Wednesday, April 1, 2009

Let Us Eat Lettuce

Lettuce is one of my favorite foods. If you asked my kids what their Mommy likes to eat the most, without a doubt they would tell you that my favorite food is salad. My favorite food is really good European milk chocolate and jumbo shrimp steamed with Old Bay seasoning (but not together), but beyond that it is probably salad. Take me to any restaurant and I’m likely to pick out a funky interesting salad over the prime rib. This time of year lettuce is eating up my grocery bill. But come summer that will all change thanks to lettuce boxes. It used to be that in this climate the only time of year you could count on lettuce in your garden was late spring in to early summer. Once the big heat arrives, lettuce just bolts straightaway. But I’ve discovered a wonderful secret. Sometime last winter Organic Gardening magazine (another must read) published plans for a “lettuce box” and I quickly began badgering my husband. True to form he built me a lettuce box even better than the one in the magazine.
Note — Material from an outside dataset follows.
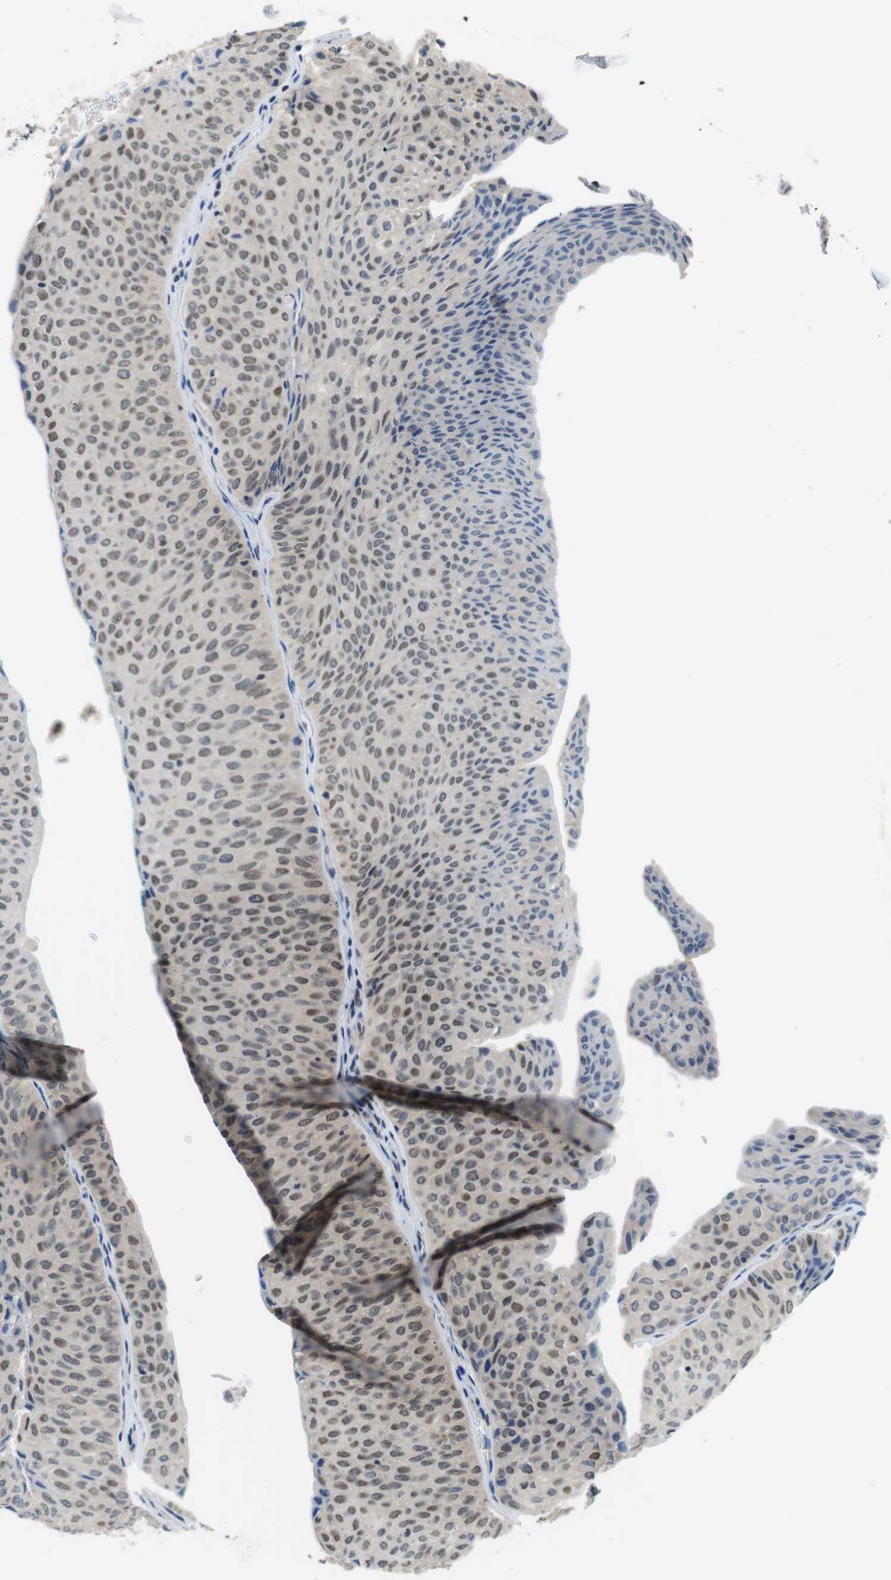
{"staining": {"intensity": "weak", "quantity": "25%-75%", "location": "nuclear"}, "tissue": "urothelial cancer", "cell_type": "Tumor cells", "image_type": "cancer", "snomed": [{"axis": "morphology", "description": "Urothelial carcinoma, Low grade"}, {"axis": "topography", "description": "Urinary bladder"}], "caption": "Urothelial carcinoma (low-grade) stained with DAB (3,3'-diaminobenzidine) immunohistochemistry (IHC) shows low levels of weak nuclear positivity in about 25%-75% of tumor cells. Nuclei are stained in blue.", "gene": "NEK4", "patient": {"sex": "male", "age": 78}}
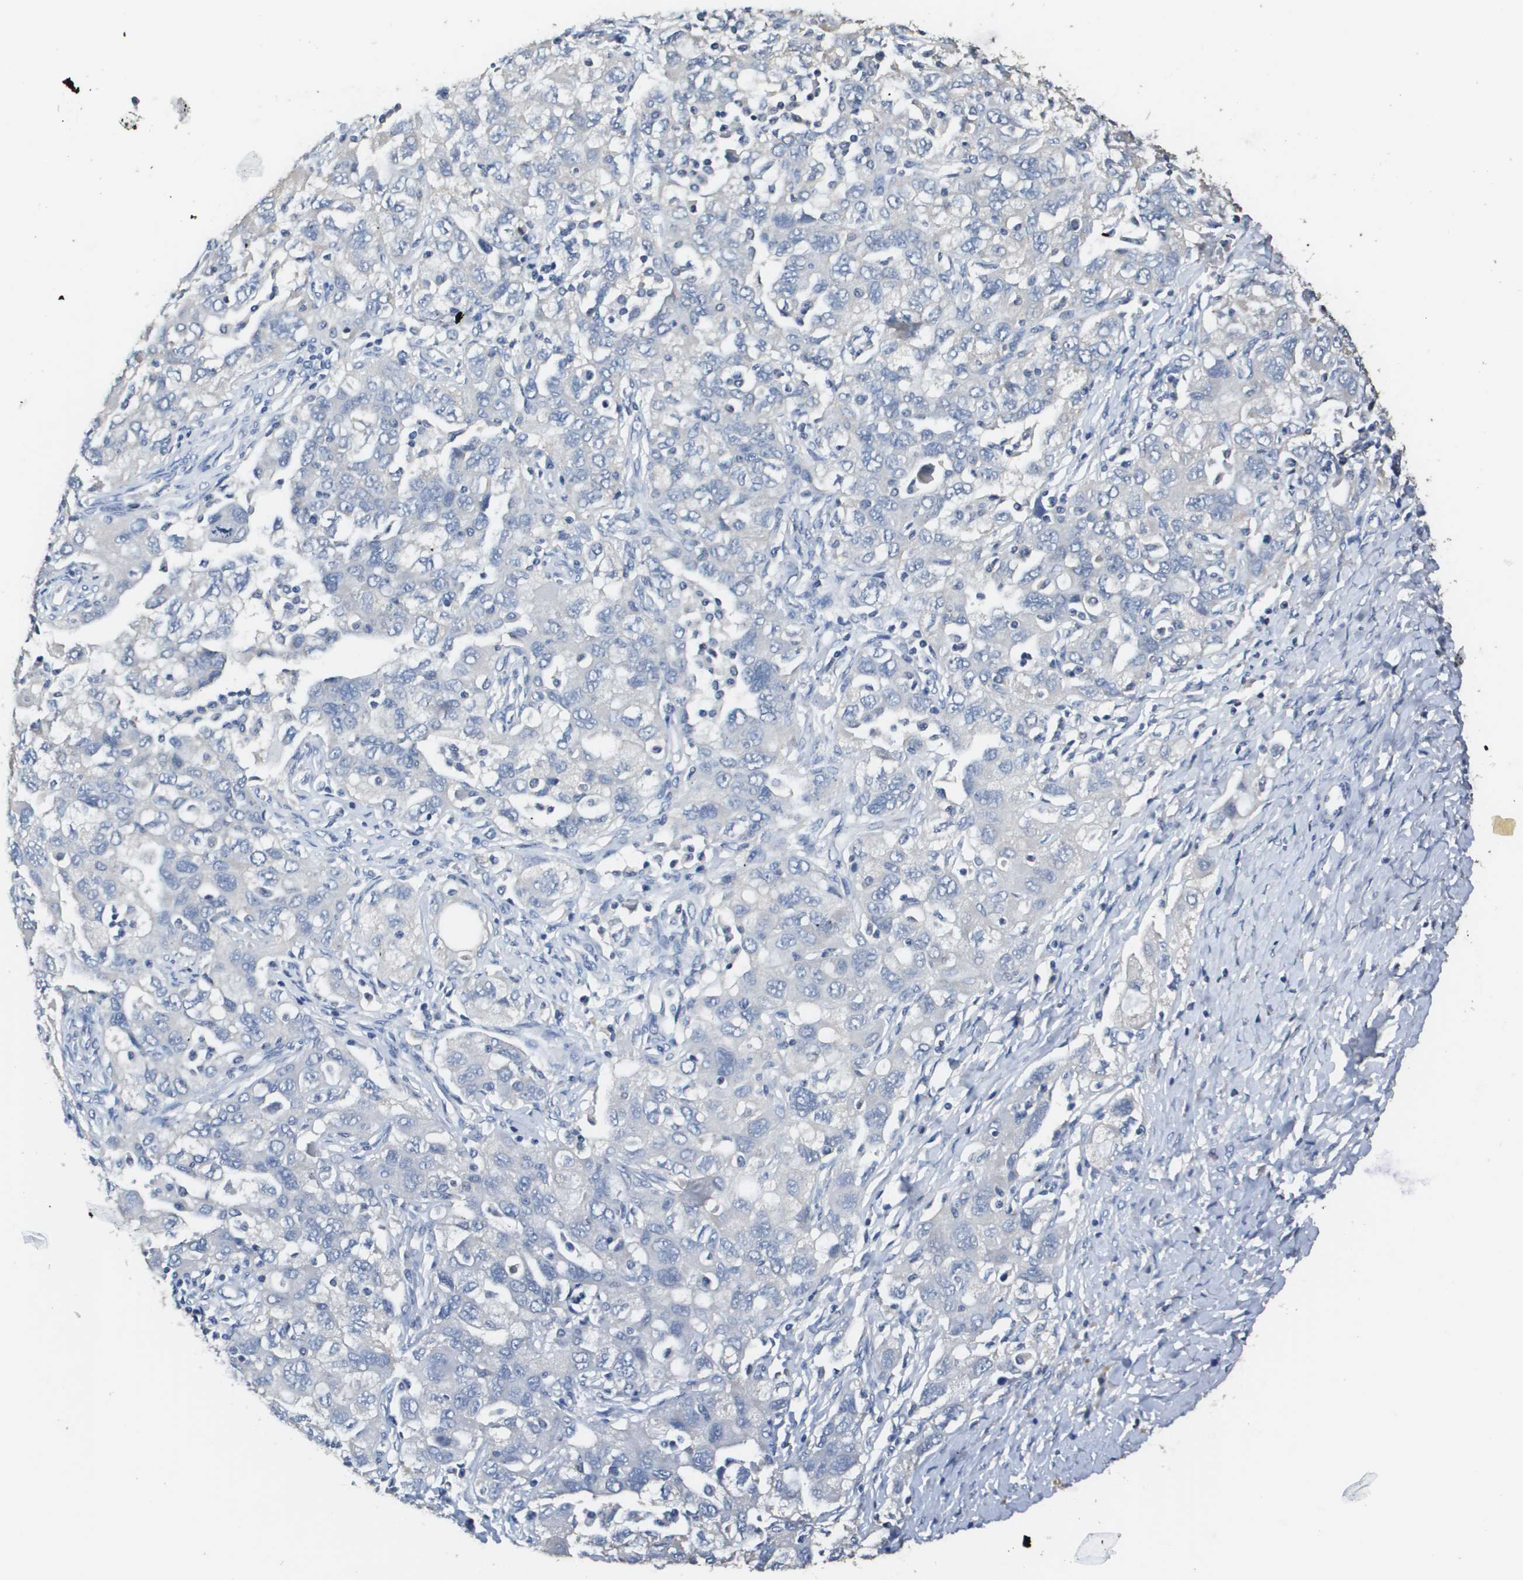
{"staining": {"intensity": "negative", "quantity": "none", "location": "none"}, "tissue": "ovarian cancer", "cell_type": "Tumor cells", "image_type": "cancer", "snomed": [{"axis": "morphology", "description": "Carcinoma, NOS"}, {"axis": "morphology", "description": "Cystadenocarcinoma, serous, NOS"}, {"axis": "topography", "description": "Ovary"}], "caption": "The photomicrograph demonstrates no significant expression in tumor cells of serous cystadenocarcinoma (ovarian).", "gene": "MT3", "patient": {"sex": "female", "age": 69}}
What’s so great about a lettuce box? And for that matter what is a lettuce box? A lettuce box is a movable growing near constant salad. It is a box of any size (mine are about 2 feet by 3 feet) built with a depth of only about 4-6 inches. Lettuce doesn’t need deep soil to thrive. It has handles on the ends and a bottom made of wire mesh and lined with biodegradable plastic mulch sheets. Built out of relatively light wood, just about anyone can move it, even when loaded with rich organic soil.

My boxes do fine in one location all spring, but once the heat arrives, I began to move them daily. I let them luxuriate in the sun some mornings and move them to the shade come afternoon. By doing this I am able to grow lettuce all the way through summer and into the fall. If it got unbearably hot I could have moved them inside, but last summer was a fluke around here and we never got the killer heat at all. In the original magazine article it showed someone arriving for a cookout with their lettuce box in tow – that’s a little over the top, even for me, but you could do it.

The lettuce box is the perfect solution for people who have too much sun or too little garden space. I keep two boxes going so that when one is still emerging the other is in full bloom. I dream of a third or even a fourth, but for now I’m working with two. I do still grow some of the bigger lettuces in my garden. The boxes are better for loose leaf and smaller types of lettuce like tom thumb. This past week I got my first box up and running. While I wait for the lettuce to germinate, it’s living in my mudroom, but I’m hopeful that the box will be outside full time in a week or two.

I’m sure you can build your own without the help of the plans, but if you need them look online at (search for “salad box”). Lettuce boxes could also be made out of window boxes or pots, depending on your lettuce needs. Mine are many, hence the multiple boxes.

While we wait for our lettuce, here’s my latest favorite salad dressing –

Asian Vinigrette
½ cup seasoned rice vinegar (splurge and buy a good one)
½ cup canola or safflower oil
½ teaspoon crushed garlic
1/8 teaspoon of stevia (or 2 tablespoons of sugar)
¼ teaspoon salt
½ teaspoon pepper (less if you’re not a big pepper fan)

Combine in a jar and shake until well mixed. Delish. Try it with cashews and croutons – simple and wonderful. I’ve been eating it for my lunch for weeks. Today I made it with orange flavored stevia - I may be addicted.


  1. The one in the picture was made with one piece of 5/4 by 6 inch cedar deck board (not pressure treated pine), 8 feet long. Stainless screws are best. The bottom is galvanized "rabbit fence". Cut about 1/2 inch off the edge of board, attach fence material with a staple gun, the nail back the 1/2 inch strip with stainless nails to make a tidy scene.

  2. I've always had a fantasy about growing my own lettuce. Some people fantasize about...well, you know. And some people fantasize about winning the lottery. (My other big fantasy is about getting hardwood flooring.) I'm going to try this. I even have $5 off coupon from Tru-Value!